The present study has some limitations, such as small sample size and the lack of a control group (i.e., patients submitted to intensive medical treatment only), which precluded more robust statistical analysis of the impact of DC on long-term outcome.

Conclusions

The present study indicates towards a potential benefit of DC in children with severe TBI; nevertheless, our data demonstrated a high incidence of neuropsychological impairment in the long-term follow-up. Post-traumatic pupillary dysfunction at admission is a predictor of unfavorable outcome and long-term neuropsychological disturbances among children.

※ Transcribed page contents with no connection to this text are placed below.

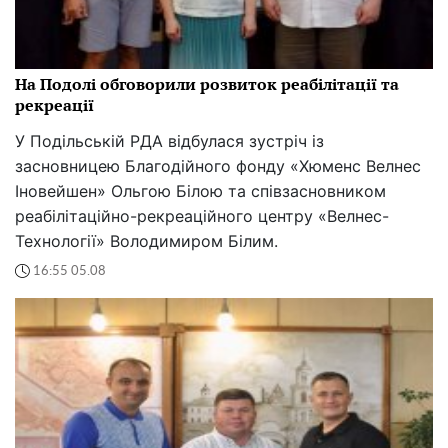
На Подолі обговорили розвиток реабілітації та
рекреації
У Подільській РДА відбулася зустріч із
засновницею Благодійного фонду «Хюменс Велнес
Іновейшен» Ольгою Білою та співзасновником
реабілітаційно-рекреаційного центру «Велнес-
Технології» Володимиром Білим.
16:55 05.08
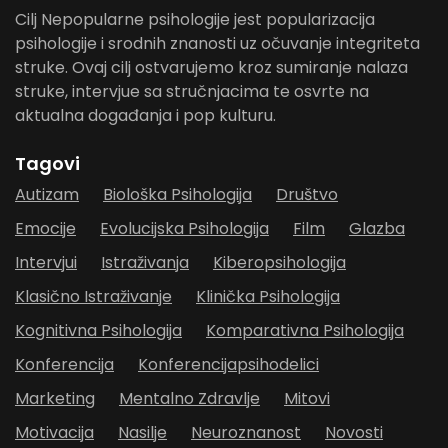
Cilj Nepopularne psihologije jest popularizacija
psihologije i srodnih znanosti uz očuvanje integriteta
struke. Ovaj cilj ostvarujemo kroz sumiranje nalaza
struke, intervjue sa stručnjacima te osvrte na
aktualna događanja i pop kulturu.
Tagovi
Autizam
Biološka Psihologija
Društvo
Emocije
Evolucijska Psihologija
Film
Glazba
Intervjui
Istraživanja
Kiberopsihologija
Klasično Istraživanje
Klinička Psihologija
Kognitivna Psihologija
Komparativna Psihologija
Konferencija
Konferencijapsihodelici
Marketing
Mentalno Zdravlje
Mitovi
Motivacija
Nasilje
Neuroznanost
Novosti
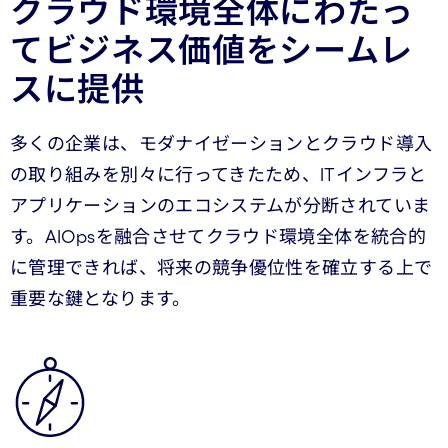
クラウド環境全体にわたっ
てビジネス価値をシームレ
スに提供
多くの企業は、モダナイゼーションとクラウド導入
の取り組みを別々に行ってきたため、ITインフラと
アプリケーションのエコシステムが分断されていま
す。AIOpsを融合させてクラウド環境全体を統合的
に管理できれば、将来の競争優位性を確立する上で
重要な鍵となります。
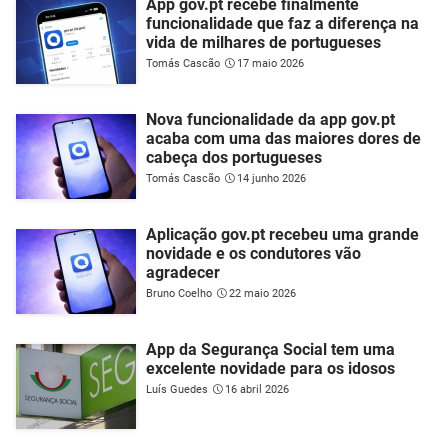
App gov.pt recebe finalmente
funcionalidade que faz a diferença na
vida de milhares de portugueses
Tomás Cascão
17 maio 2026
Nova funcionalidade da app gov.pt
acaba com uma das maiores dores de
cabeça dos portugueses
Tomás Cascão
14 junho 2026
Aplicação gov.pt recebeu uma grande
novidade e os condutores vão
agradecer
Bruno Coelho
22 maio 2026
App da Segurança Social tem uma
excelente novidade para os idosos
Luís Guedes
16 abril 2026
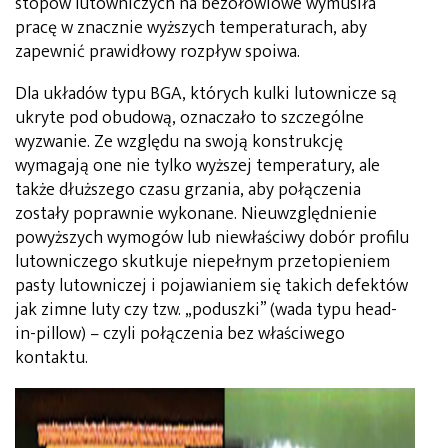
stopów lutowniczych na bezołowiowe wymusiła
pracę w znacznie wyższych temperaturach, aby
zapewnić prawidłowy rozpływ spoiwa.
Dla układów typu BGA, których kulki lutownicze są
ukryte pod obudową, oznaczało to szczególne
wyzwanie. Ze względu na swoją konstrukcję
wymagają one nie tylko wyższej temperatury, ale
także dłuższego czasu grzania, aby połączenia
zostały poprawnie wykonane. Nieuwzględnienie
powyższych wymogów lub niewłaściwy dobór profilu
lutowniczego skutkuje niepełnym przetopieniem
pasty lutowniczej i pojawianiem się takich defektów
jak zimne luty czy tzw. „poduszki” (wada typu head-
in-pillow) – czyli połączenia bez właściwego
kontaktu.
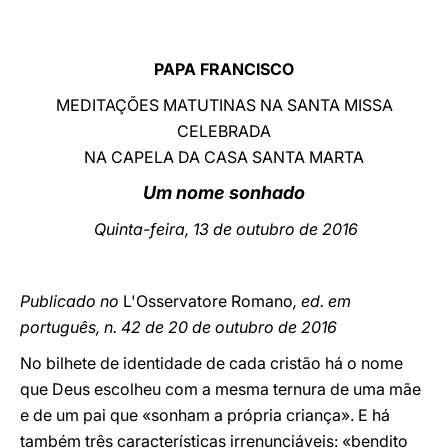
LATINE
PAPA FRANCISCO
MEDITAÇÕES MATUTINAS NA SANTA MISSA
CELEBRADA
NA CAPELA DA CASA SANTA MARTA
Um nome sonhado
Quinta-feira, 13 de outubro de 2016
Publicado no
L'Osservatore Romano
, ed. em
português, n. 42 de 20 de outubro de 2016
No bilhete de identidade de cada cristão há o nome
que Deus escolheu com a mesma ternura de uma mãe
e de um pai que «sonham a própria criança». E há
também três características irrenunciáveis: «bendito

Rehabilitation goals have to be established by a multidisciplinary team upon admission and revisited throughout recovery, focusing on strategies to compensate for cognitive deficits and facilitate neurocognitive recovery, motor skill development, and social reintegration. Psychological and cognitive assessment should be computed in prognosis evaluation in future prospective studies.